Véronique Sablery, Subtilement jaune (exposition)

Les parois de verre de Véro­nique Sablery

Véro­nique Sablery, quand elle ren­contre un volume, le pho­to­gra­phie mais non pour l’emprisonner  : elle  le sai­sit en tous ses angles pour tenir compte des ombres por­tées et libé­rer les formes de leurs limites.
Elle obtient ainsi des familles d’objets, des lignées de formes. Avec des pans de verre sub­ti­le­ment jaunes aujourd’hui.

Elle fabrique au fil du temps un théâtre optique qui brouille la tri­via­lité pour lui sou­ti­rer du sens comme dans un vivier et une ména­ge­rie de verre. L’apparition des formes pho­to­gra­phiées est mon­tée en volumes.
En pre­nant de “l’épaisseur”, la forme créée est confron­tée à l’originale pho­to­gra­phiée en une  sorte d’anamorphose.

Cet enchaî­ne­ment de la forme pho­to­gra­phiée en pas­sant par sa réa­li­sa­tion en volume se fond dans les géné­ra­tions d’ombres por­tées. Et cela s’avère être sou­vent la méthode de la créa­trice. Et ce en dif­fé­rentes étapes et périodes.

C’est tou­jours une ten­ta­tive répé­tée de dépas­ser la réa­lité pour la construire autre­ment, quel que soit le sujet. Véro­nique Sablery double le réel en inven­tant ses propres règles. Elle crée sinon un déta­che­ment du moins un écart essen­tiel.
Non pas et comme disait Berg­son parce que  “les artistes naissent déta­chés” : ici, d’autres impé­ra­tifs dictent la vision de la réalité.

Peu à peu, du réel l’artiste ne cherche que la beauté et la cou­leur. Et avec ses propres “armes” elle devient la des­cen­dante de Seu­rat, de Carl Andre, de Mar­kus Raetz voire d’un Rothko tout en ne cher­chant en rien le déta­che­ment d’un cer­tain sublime — même si ce mot est désor­mais honni.
Véro­nique Sablery se fait l’employée de son tra­vail de construc­tion d’équilibre. Et lorsqu’elle ren­contre une image — quelle qu’en soit la nature -, elle veut lui redon­ner son volume car elle la res­sent comme empri­son­née (à l’image des femmes de la pri­son de Rennes avec les­quelles elle travailla).

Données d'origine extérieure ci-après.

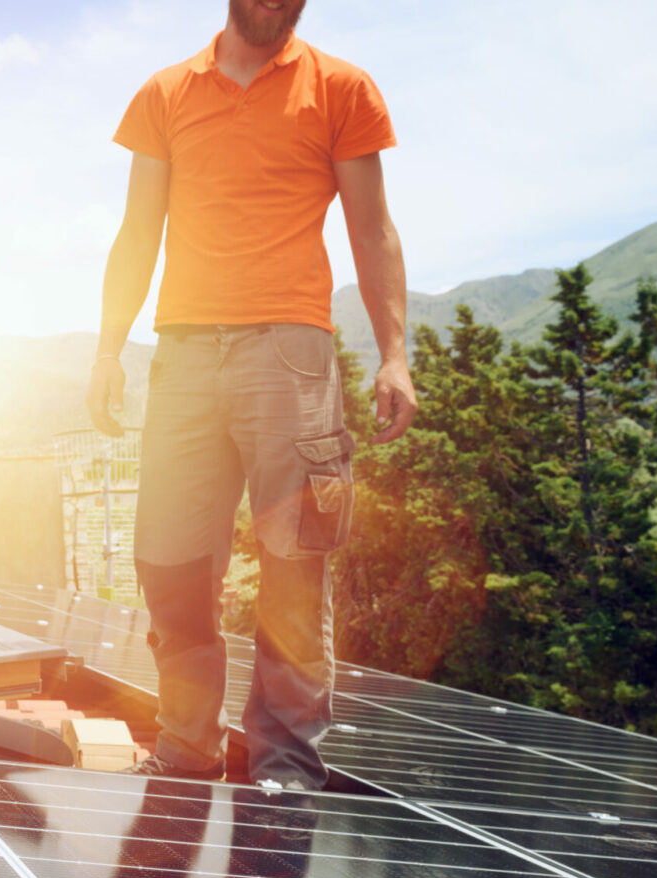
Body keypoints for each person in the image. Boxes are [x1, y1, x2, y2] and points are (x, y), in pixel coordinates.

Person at [85, 0, 418, 790]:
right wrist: (106, 348)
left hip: (291, 353)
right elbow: (138, 233)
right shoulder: (164, 94)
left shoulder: (343, 88)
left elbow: (373, 231)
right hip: (184, 356)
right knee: (170, 563)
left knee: (296, 563)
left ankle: (286, 768)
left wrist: (395, 353)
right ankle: (185, 750)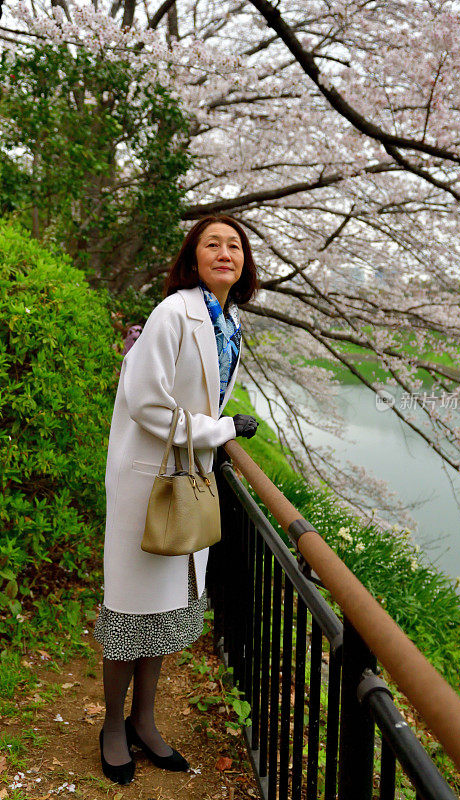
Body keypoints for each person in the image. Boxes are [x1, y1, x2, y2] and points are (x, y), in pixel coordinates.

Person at [93, 214, 259, 785]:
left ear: (244, 264)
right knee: (131, 605)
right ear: (193, 257)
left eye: (234, 246)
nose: (224, 252)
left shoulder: (230, 322)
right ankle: (113, 725)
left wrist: (214, 432)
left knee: (167, 606)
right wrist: (220, 430)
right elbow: (145, 400)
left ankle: (144, 719)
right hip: (149, 480)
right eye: (212, 243)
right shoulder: (174, 312)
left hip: (186, 479)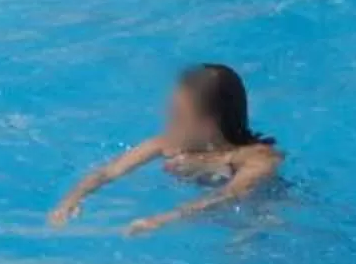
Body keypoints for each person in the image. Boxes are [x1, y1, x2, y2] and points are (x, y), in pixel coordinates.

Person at [48, 63, 283, 236]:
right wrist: (71, 200)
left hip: (264, 212)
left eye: (177, 116)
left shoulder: (257, 158)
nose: (167, 120)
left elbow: (231, 195)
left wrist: (164, 219)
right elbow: (108, 171)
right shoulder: (168, 144)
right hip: (210, 211)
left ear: (207, 126)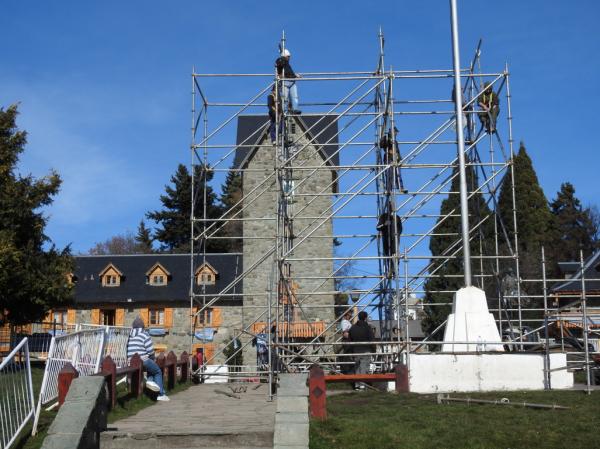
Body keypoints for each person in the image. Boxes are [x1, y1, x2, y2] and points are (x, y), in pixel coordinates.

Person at [127, 316, 169, 401]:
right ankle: (161, 394)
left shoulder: (130, 335)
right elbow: (150, 350)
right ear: (142, 326)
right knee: (157, 371)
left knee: (151, 368)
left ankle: (150, 382)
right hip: (143, 360)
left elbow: (126, 349)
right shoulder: (144, 334)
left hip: (131, 361)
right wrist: (153, 358)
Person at [348, 311, 376, 390]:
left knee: (357, 367)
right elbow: (372, 340)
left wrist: (350, 351)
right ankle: (362, 385)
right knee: (364, 366)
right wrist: (374, 350)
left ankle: (357, 385)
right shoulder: (367, 327)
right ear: (365, 318)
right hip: (366, 349)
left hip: (355, 349)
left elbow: (349, 340)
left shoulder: (353, 328)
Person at [379, 127, 407, 194]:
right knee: (389, 174)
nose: (396, 134)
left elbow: (397, 151)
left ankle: (401, 188)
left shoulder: (395, 141)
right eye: (395, 132)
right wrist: (388, 141)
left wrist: (399, 158)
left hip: (395, 158)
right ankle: (389, 190)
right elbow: (381, 145)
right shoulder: (386, 138)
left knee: (398, 174)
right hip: (388, 158)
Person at [377, 209, 403, 276]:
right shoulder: (384, 216)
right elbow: (378, 227)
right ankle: (389, 270)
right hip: (386, 238)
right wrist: (384, 224)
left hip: (395, 238)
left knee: (395, 253)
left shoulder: (397, 217)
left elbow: (400, 228)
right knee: (387, 254)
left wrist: (396, 234)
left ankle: (394, 269)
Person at [275, 48, 301, 114]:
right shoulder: (280, 61)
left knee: (294, 96)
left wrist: (295, 75)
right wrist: (282, 57)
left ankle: (295, 109)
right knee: (285, 98)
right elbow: (279, 64)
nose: (289, 58)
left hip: (291, 81)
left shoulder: (287, 65)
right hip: (285, 81)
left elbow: (289, 72)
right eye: (288, 56)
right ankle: (285, 111)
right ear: (285, 56)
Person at [339, 310, 353, 374]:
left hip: (348, 340)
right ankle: (346, 370)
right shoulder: (344, 322)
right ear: (346, 315)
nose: (350, 317)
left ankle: (347, 369)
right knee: (347, 356)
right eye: (349, 315)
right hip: (347, 340)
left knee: (348, 356)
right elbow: (345, 333)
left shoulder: (347, 321)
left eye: (350, 315)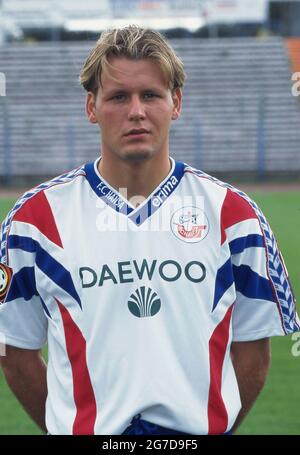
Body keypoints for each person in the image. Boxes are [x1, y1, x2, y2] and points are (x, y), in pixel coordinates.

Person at [0, 25, 299, 436]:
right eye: (119, 97)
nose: (136, 111)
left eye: (151, 95)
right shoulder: (34, 220)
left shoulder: (235, 215)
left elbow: (253, 350)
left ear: (176, 103)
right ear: (92, 106)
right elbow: (14, 351)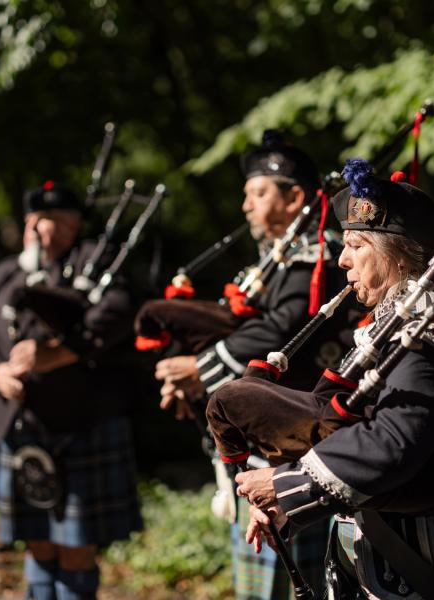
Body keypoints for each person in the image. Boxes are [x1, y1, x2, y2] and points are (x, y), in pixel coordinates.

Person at [222, 158, 434, 599]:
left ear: (394, 253)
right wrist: (288, 503)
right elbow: (349, 425)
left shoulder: (426, 328)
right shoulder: (394, 320)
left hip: (432, 551)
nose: (342, 258)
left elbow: (395, 440)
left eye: (355, 245)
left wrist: (284, 485)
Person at [154, 132, 360, 600]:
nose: (245, 206)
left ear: (295, 198)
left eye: (258, 193)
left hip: (300, 445)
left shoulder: (320, 256)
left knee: (295, 583)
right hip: (271, 441)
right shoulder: (276, 260)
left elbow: (280, 329)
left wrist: (199, 370)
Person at [0, 182, 142, 600]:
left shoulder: (96, 263)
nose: (44, 230)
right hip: (21, 427)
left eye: (58, 222)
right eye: (37, 221)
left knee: (76, 546)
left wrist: (60, 353)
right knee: (37, 542)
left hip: (82, 422)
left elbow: (118, 313)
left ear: (75, 226)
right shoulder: (7, 272)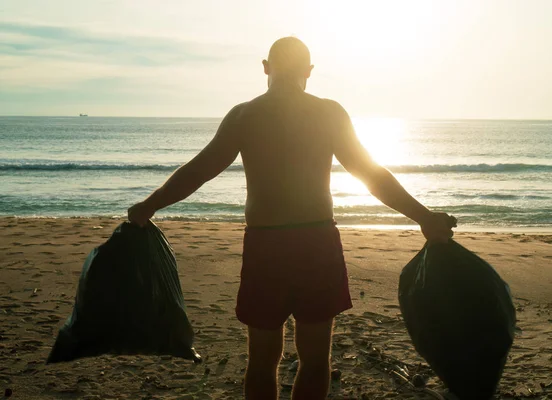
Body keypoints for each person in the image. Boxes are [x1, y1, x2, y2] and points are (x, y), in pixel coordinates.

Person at [128, 36, 456, 400]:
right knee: (315, 360)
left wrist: (149, 206)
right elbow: (370, 173)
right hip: (317, 245)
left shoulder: (244, 115)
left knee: (263, 360)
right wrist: (423, 216)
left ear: (266, 67)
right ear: (309, 72)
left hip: (265, 247)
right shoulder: (329, 113)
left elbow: (199, 171)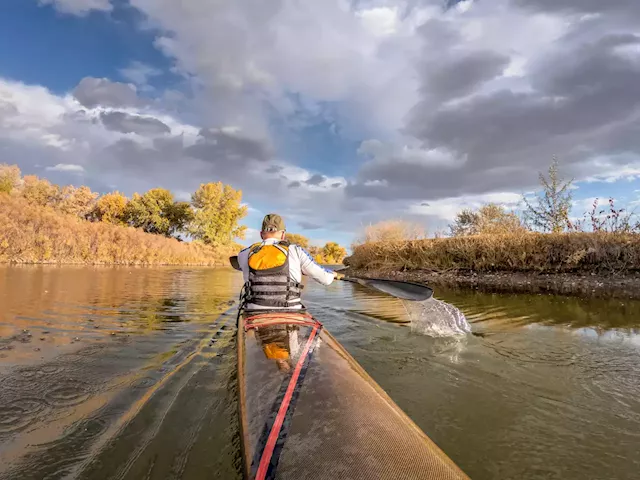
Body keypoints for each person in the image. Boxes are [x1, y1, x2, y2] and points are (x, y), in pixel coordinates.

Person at [237, 213, 344, 311]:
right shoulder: (296, 250)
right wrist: (332, 274)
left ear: (261, 234)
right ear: (283, 234)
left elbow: (239, 265)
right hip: (290, 311)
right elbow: (325, 278)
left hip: (254, 311)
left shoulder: (244, 254)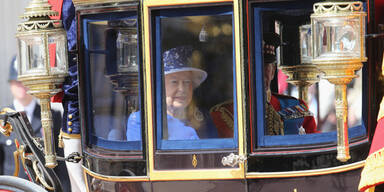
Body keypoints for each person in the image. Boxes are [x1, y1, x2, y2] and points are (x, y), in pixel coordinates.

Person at [210, 33, 317, 136]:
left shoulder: (294, 107)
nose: (259, 71)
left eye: (265, 66)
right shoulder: (223, 114)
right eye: (253, 66)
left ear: (273, 70)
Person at [0, 56, 71, 191]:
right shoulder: (2, 118)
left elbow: (61, 166)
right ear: (10, 84)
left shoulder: (51, 116)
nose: (20, 86)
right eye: (16, 81)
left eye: (24, 81)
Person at [126, 46, 218, 140]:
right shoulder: (142, 120)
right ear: (160, 87)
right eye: (174, 82)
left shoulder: (205, 121)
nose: (182, 89)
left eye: (187, 82)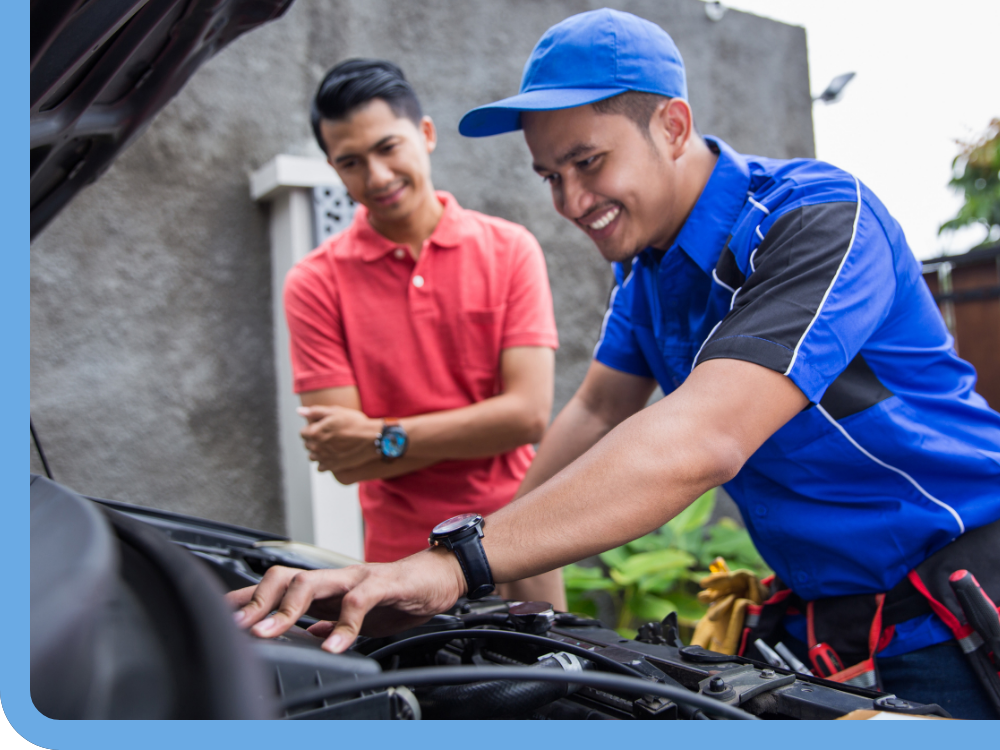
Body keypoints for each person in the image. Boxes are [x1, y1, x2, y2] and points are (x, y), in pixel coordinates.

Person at [231, 11, 1000, 717]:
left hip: (954, 604)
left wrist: (457, 564)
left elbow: (704, 434)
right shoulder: (646, 272)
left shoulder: (817, 222)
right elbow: (597, 412)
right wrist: (483, 574)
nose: (569, 200)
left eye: (588, 162)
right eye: (549, 175)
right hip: (827, 620)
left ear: (672, 124)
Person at [283, 58, 564, 605]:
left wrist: (385, 437)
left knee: (552, 690)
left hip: (519, 542)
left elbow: (526, 417)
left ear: (426, 134)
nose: (378, 177)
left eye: (389, 148)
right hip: (399, 561)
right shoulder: (314, 283)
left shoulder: (510, 250)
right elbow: (345, 460)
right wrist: (478, 429)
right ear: (334, 169)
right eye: (352, 162)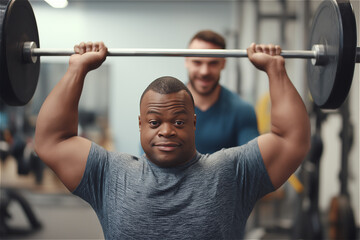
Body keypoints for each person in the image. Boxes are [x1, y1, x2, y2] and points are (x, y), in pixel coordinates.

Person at [34, 41, 310, 239]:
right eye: (154, 122)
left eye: (178, 122)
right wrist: (76, 69)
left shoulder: (230, 171)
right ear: (141, 124)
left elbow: (291, 140)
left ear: (193, 123)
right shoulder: (109, 172)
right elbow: (52, 141)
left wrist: (276, 69)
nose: (166, 131)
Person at [185, 30, 259, 154]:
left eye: (213, 63)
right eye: (197, 62)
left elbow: (252, 161)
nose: (204, 71)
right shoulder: (164, 106)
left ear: (223, 63)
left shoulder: (242, 110)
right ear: (186, 61)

C’est une manière de plon­ger à la recherche de l’inconnu comme des incon­nues. N’est-ce pas d’ailleurs le per­pé­tuel mou­ve­ment de va-et-vient des contraires ? C’est aussi une nou­velle ver­sion de l’infra-mince dont par­lait Duchamp dans sa recherche de la qua­trième dimen­sion.
La part d’inconnu dans le tra­vail de Véro­nique Sablery n’est que sa quête.

Cette der­nière  devient  ana­logue à cette pariete di vetro du “pers­pec­teur” qui consti­tua, bien au-delà d’un simple ins­tru­ment du réa­lisme repré­sen­ta­tif, la condi­tion de pos­si­bi­lité de l’invention d’une géo­mé­trie voire et avec elle de la rai­son et du sujet modernes.
L’héritière directe de l’espace gali­léen puis new­to­nien accom­plit de la sorte un pro­jet épis­té­mo­lo­gique : la consti­tu­tion d’un sys­tème de repré­sen­ta­tion et de trans­mis­sion qui n’a plus besoin d’occulter le réfé­rent dans un seul sys­tème de signes.

Existe donc la mise en revers de l’abstraction dans une consis­tance plus ou moins défaite qui tient désor­mais à l’enchaînement des rela­tions signi­fiantes dans la sur­face et à tra­vers elle.
Ce qui est inventé est non un “tableau” mais sa suc­ces­sion de pers­pec­tives qui ne sont plus seule­ment euclidiennes.

jean-paul gavard-perret

Véro­nique Sablery, Sub­ti­le­ment jaune,  expo­si­tion, Gale­rie des Sens, Caen, Juillet & Août 2020.